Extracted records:
···
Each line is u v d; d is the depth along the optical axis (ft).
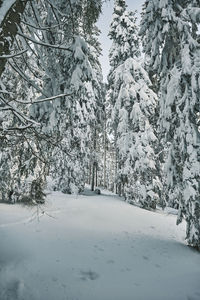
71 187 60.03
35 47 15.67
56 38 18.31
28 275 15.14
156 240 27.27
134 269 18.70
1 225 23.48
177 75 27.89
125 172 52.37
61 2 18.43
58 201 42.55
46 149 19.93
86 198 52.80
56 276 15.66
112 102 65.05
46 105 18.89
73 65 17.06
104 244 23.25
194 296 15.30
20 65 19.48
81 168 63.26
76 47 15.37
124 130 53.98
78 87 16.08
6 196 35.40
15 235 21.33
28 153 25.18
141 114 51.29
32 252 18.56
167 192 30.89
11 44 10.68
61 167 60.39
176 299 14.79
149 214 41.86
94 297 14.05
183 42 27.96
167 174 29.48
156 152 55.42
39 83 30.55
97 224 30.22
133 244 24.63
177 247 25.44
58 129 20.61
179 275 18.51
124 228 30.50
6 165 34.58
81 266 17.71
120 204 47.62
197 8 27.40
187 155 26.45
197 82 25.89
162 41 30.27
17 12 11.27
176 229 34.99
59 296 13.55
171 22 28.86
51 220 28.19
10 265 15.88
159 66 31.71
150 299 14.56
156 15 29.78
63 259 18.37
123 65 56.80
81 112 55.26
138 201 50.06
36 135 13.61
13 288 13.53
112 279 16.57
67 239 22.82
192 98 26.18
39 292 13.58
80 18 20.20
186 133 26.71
···
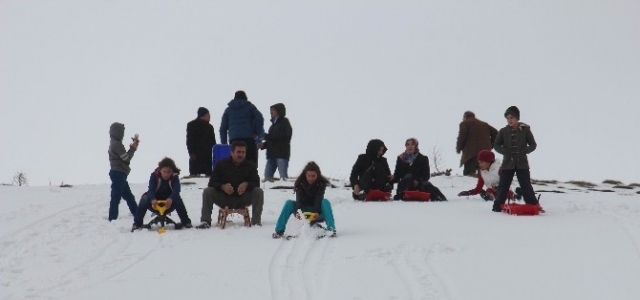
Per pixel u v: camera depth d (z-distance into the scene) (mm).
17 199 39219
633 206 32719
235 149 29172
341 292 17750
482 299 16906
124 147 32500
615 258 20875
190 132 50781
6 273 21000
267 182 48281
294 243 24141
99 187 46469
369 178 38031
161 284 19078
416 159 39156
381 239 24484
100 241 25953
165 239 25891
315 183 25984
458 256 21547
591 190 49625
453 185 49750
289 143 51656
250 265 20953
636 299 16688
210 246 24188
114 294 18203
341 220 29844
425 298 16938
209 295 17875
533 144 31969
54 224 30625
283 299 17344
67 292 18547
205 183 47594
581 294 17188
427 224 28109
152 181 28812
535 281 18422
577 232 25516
···
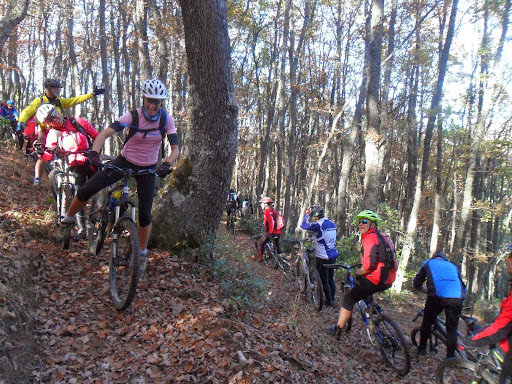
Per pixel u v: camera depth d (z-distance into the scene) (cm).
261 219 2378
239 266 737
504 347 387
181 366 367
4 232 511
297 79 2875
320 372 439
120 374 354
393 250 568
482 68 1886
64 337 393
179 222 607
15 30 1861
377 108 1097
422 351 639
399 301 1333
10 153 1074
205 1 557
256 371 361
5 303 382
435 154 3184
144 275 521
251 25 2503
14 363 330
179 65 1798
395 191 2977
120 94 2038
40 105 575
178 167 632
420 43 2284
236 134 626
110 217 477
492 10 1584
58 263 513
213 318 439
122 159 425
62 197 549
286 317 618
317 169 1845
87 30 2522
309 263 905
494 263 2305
···
■ **WHAT YOU SHOULD DO**:
Please transcribe exactly the lines above from the line that has "197 8 27.40" up to and including the line that has "186 133 26.71"; no other line belongs in the answer.

■ **ANSWER BOX**:
197 8 27.40
187 155 26.45
197 82 25.89
162 41 30.27
17 12 11.27
176 229 34.99
59 296 13.55
171 22 28.86
51 220 28.19
10 265 15.88
159 66 31.71
150 299 14.56
156 15 29.78
63 259 18.37
123 65 56.80
81 112 55.26
138 201 50.06
36 135 13.61
13 288 13.53
112 279 16.57
67 239 22.82
192 98 26.18
39 292 13.58
80 18 20.20
186 133 26.71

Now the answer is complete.